Sunday, July 28, 2013

Like Bonnie Tyler said - "I need a hero"!

"Let's face it, every woman wants to be rescued", I stated with supreme confidence to a collection of my shocked female friends.

Let me explain.  I'd spent many, many years looking for love in all the wrong places (Mooseheads Canberra, I'm looking at you), and in a series of unfortunate events, completely caused by me, I had crashed my car, joined AA and met the love of my life.  He was trustworthy, honest, loving and he was my Prince Charming.  I thought that I deserved a little rescuing after what I'd been through and he didn't seem to mind.

The real problems started when I needed rescuing on a daily basis.  I was in early recovery, and after removing the substance that had been my hero for a decade, I needed someone or something to become addicted to.  My husband became that, and I read a lot of books about the fairytale and how to keep it alive.

Hence me being in Melbourne, catching up with a group of girlfriends and lecturing them on what being married was like. I was painful. I was horrible.  But I moved to a small country town and stopped wearing high heels, joined a bible study and quickly learnt how my husband liked his everything, because the other wives kept asking me and I didn't have a clue.

There were cracks forming, though...I'd stopped swearing and laughing at rude jokes, I tried to force myself into the square peg of a doting, conservative wifey.  I did all the housework and forced myself to join craft groups.  This would have been ok for a while, but we had a child.  As the famous quote goes, "A child is a landmine thrown into a relationship", and ours was more shattering than most.

Suffering from undiagnosed Borderline Personality Disorder, I had no idea who I really was, and when people kept telling me to trust my instincts with the baby...I couldn't cope.  Trust my instincts? My inner voice?  I'd been trying to shut that bastard up for years with drink, drugs, food and impersonating what I thought other people wanted of me.  I couldn't cope. I couldn't find me and I became lost in a prison of 2 years of suicidal thoughts and crippling depression.

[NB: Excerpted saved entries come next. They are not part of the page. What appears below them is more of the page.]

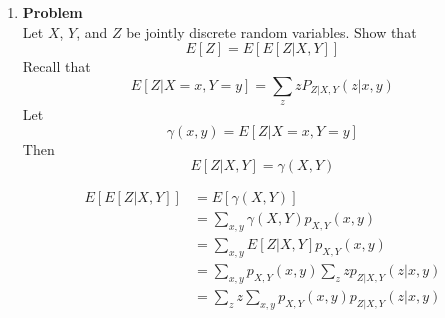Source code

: \documentclass[12pt]{article}
\newenvironment{Ex}{\textbf{Problem}\vspace{.75em}\\}{}
\newcommand{\dd}[1]{\:\mathrm{d}{#1}}
\begin{document}
\begin{enumerate}
\begin{Ex}
\begin{solution}
      \begin{equation}
        \label{eq:1-conditional-expectation}
        \begin{aligned}
          E[X|Y] &= \int_y^1 x f_{X|Y}(x|y) \dd{x} \\
          &= \frac{1}{1-y} \int_y^1 x \dd{x} \\
          &= \frac{1}{1-y} \left[\frac{x^2}{2}\right]_y^1 \\
          &= \frac{1}{2(1-y)} (1-y^2) \\
          &= \frac{1}{2(1-y)} (1-y)(1+y) \\
          &= \frac{1+y}{2} \\
          \implies E[X|Y] &= \frac{1+Y}{2} \\
        \end{aligned}
      \end{equation}
      {\color{red} \huge FIND CONDITIONAL VARIANCE}
    \end{solution}
  \end{Ex}
\item
  \begin{Ex}
    Let $X$, $Y$, and $Z$ be jointly discrete random variables. Show
    that
    \begin{equation}
      \label{eq:2-question}
      E[Z] = E[E[Z|X,Y]]
    \end{equation}
    Recall that
    \begin{equation}
      \label{eq:2-recall}
      E[Z|X=x,Y=y] = \sum_z zP_{Z|X,Y}(z|x,y)
    \end{equation}
    Let
    \begin{equation}
      \label{eq:2-let}
      \gamma(x,y)=E[Z|X=x,Y=y]
    \end{equation}
    Then
    \begin{equation}
      \label{eq:2-then}
      E[Z|X,Y] = \gamma(X,Y)
    \end{equation}
    \begin{solution} \hfill
      \begin{equation}
        \label{eq:2-first-sum}
        \begin{aligned}
          E[E[Z|X,Y]] &= E[\gamma(X,Y)] \\
          &= \sum_{x,y} \gamma(X,Y)p_{X,Y}(x,y) \\
          &= \sum_{x,y} E[Z|X,Y] p_{X,Y}(x,y) \\
          &= \sum_{x,y} p_{X,Y}(x,y) \sum_{z} z p_{Z|X,Y}(z|x,y) \\
          &= \sum_{z} z \sum_{x,y} p_{X,Y}(x,y) p_{Z|X,Y}(z|x,y) \\

\end{aligned}
\end{equation}
\end{solution}
\end{Ex}
\end{enumerate}
\end{document}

Coming out of this, I was angry. I had suffered. I was miserable to be around. I spent a lot of time in blame, but the diagnosis of Borderline Personality Disorder opened my eyes to the fact that I could get better.  I'd already swallowed and digested some big chunks of truth about myself, and I was set to chow down on several more.

This year, as my child turns seven, I am finally beginning to find myself. I mean, for the first time ever.  I am starting to ride the wave of my emotions and feelings, to surf instead of being dumped by a big wave. I can see that I am the only one who can fix me.  Nobody else can walk this for me.  I've found this through the strength of 12 step programs.  I've let go of the anger in me about life not being fair, started to grow up and see that I can be my own hero.

And my relationship? I don't need rescuing. You gals were right. I try to accept and love myself for who I am. I try to do that for my husband. I try to ask for that in return...even though it's easier to get mad about the things he didn't do that I didn't ask him to do.  Asking for what I want has been scary, but people aren't mind readers.

If I look to anyone to rescue me from what is, I don't deal with my feelings and emotions.  If I look to my parents, my friends, my family or relationships to rescue me, I deny myself the chance to sit with my feelings and get to know myself.  I'm starting to fall in love, with me. I show up, I say sorry when I'm wrong, I tell people if I don't understand things or don't get the joke.  I try to accept when people don't like me and realise I can't change the people who take exception to me.  I try not to panic when things don't work out...because if I understood God, I would be God. No point in pretending....and every time I am true to myself, my self esteem grows, and I become who I was put on this earth to be.  The hero starts with me.